Sasha Marianne Salzmann: "Außer sich"
Suhrkamp, Berlin 2017
366 Seiten, 22 Euro
Eine wilde, intensive Stimme
Sasha Marianna Salzmann mischt in "Außer sich" die Sprachen und wechselt die Geschlechter von einer Zeile zur nächsten. Ein atemberaubender Erzählfluss entsteht und eine Familienerkundung, die die Dramen des 20. Jahrhunderts behandelt.
So eine wilde, intensive Stimme hat man lange nicht gehört. Sasha Marianna Salzmann scheint, wie ihre Heldin Alissa, allem zu misstrauen: vor allem ihrer Muttersprache Russisch, ihrer Heimat erst recht und all den erträumten und erfundenen Geschichten ihrer Eltern und Großeltern.
Atemberaubender Erzählfluss
Russische, jiddische und türkische Wörter durchkreuzen den atemraubenden Erzählfluss, der die Familiengeschichte über vier Generationen von Moskau über Czernowitz nach Berlin, von Istanbul bis Odessa zu fassen versucht. Ohne Rast und Ruhe, da folgt eine den Worten, ohne genau zu wissen, wohin. Hinein in den Dschungel an Erinnerungen, die aufblitzen, herumwabern und wieder verlöschen. Denn nichts ist wirklich so gewesen, alles wird hinterfragt.
Sasha Marianna Salzmann, Hausautorin am Berliner Maxim Gorki Theater, hat all ihre Spielfreude und ihr dramaturgisches Können in das Schreiben ihres ersten Romans gepackt. "Außer sich" erzählt die Geschichte des Zwillingspaares Alissa und Anton, die Anfang der 90er Jahre mit ihrer Familie als sogenannte "Kontingentflüchtlinge" von Russland nach Deutschland ausreisen. Auf dieser 36-stündigen Zugfahrt in die neue Heimat erleben wir die anrührenden Geschwisterkinder zum ersten Mal: Im Waggon krallen sich Alissa und ihr Zwillingsbruder Anton gegenseitig in die Schulterblätter und halten sich fest; später, wenn man sie als "Judenschweine" durch westdeutsche Provinzstraßen jagt und verprügelt, halten sie danach einander, ihre Wimpern verhakten sich, (...) sie atmeten einander". Je wurzelloser die Zwillinge werden, desto mehr verschmelzen sie ineinander – bis Anton verwindet.

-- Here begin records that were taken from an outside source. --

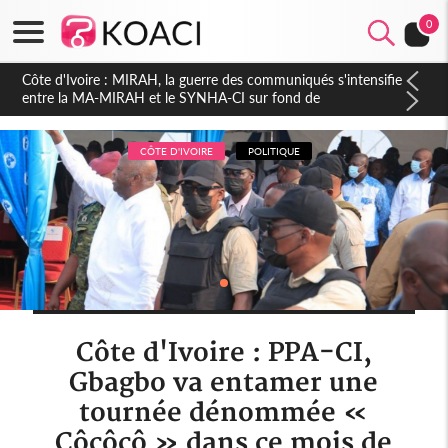
0
Côte d'Ivoire : Indépendance 2026, Thiam plaide pour un
environnement démocratique plus apaisé
CÔTE D'IVOIRE
POLITIQUE
Côte d'Ivoire : PPA-CI,
Gbagbo va entamer une
tournée dénommée «
Côcôcô » dans ce mois de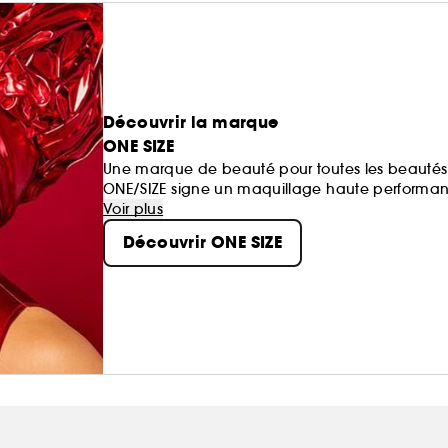
Découvrir la marque
ONE SIZE
Une marque de beauté pour toutes les beautés
ONE/SIZE signe un maquillage haute performa
Nous réinventons les codes de la beauté en céléb
Voir plus
chacun trouve sa place.
Découvrir ONE SIZE
Rejoignez notre mouvement pour une expression 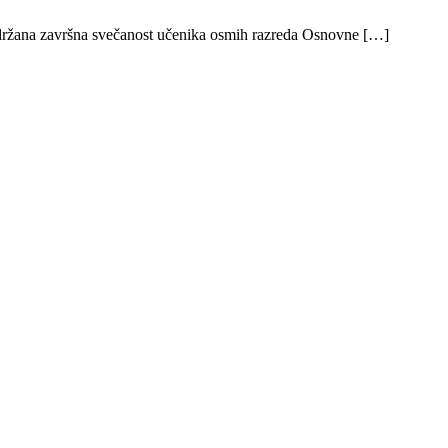
održana završna svečanost učenika osmih razreda Osnovne […]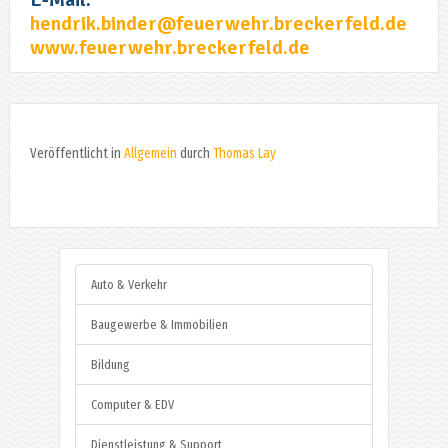
hendrik.binder@feuerwehr.breckerfeld.de
www.feuerwehr.breckerfeld.de
Veröffentlicht in
Allgemein
durch
Thomas Lay
Auto & Verkehr
Baugewerbe & Immobilien
Bildung
Computer & EDV
Dienstleistung & Support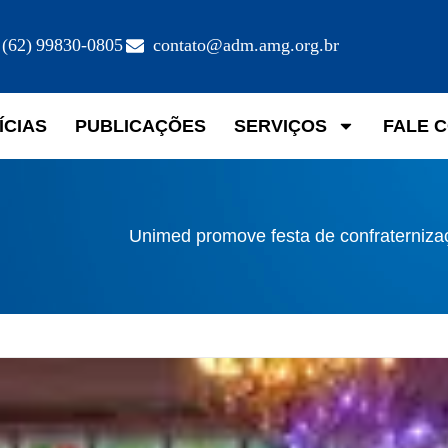
(62) 99830-0805
contato@adm.amg.org.br
ÍCIAS
PUBLICAÇÕES
SERVIÇOS
FALE 
Unimed promove festa de confraterniza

Seine Postkarte, auf der einzig und allein Istanbul steht, wird für Alissa zum Aufbruch; ihre Reise an den Bosporus zu ihrem Bruder wird auch eine Suche nach sich selbst.
Familienerkundung und Weltgeschichte
In Istanbul ploppen bei Alissa all die Geschichten der Eltern und Großeltern aus Moskau und Stalingrad wieder auf; eine Familienerkundung, die zugleich die großen Dramen des 20. Jahrhunderts mit Krieg und Verfolgung abdeckt. Mit ihrer Heldin teilt Sasha Marianna Salzmann, 1985 in Wolgograd geboren und in Moskau aufgewachsen, nicht nur das Jüdischsein und die Aus- und Einwanderungsgeschichte, sondern vor allem ihre Lust am Geschlechterspiel. So erlebt man das flirrende Nachleben Istanbuls buchstäblich als Transgender-Festival, man spritzt sich Testosteron und aus der Bartänzerin Ktüscha in Hotpants, mit der Alissa eine Affäre hat, wird kurzerhand Katho, dem schon der erste Bartflaum wächst.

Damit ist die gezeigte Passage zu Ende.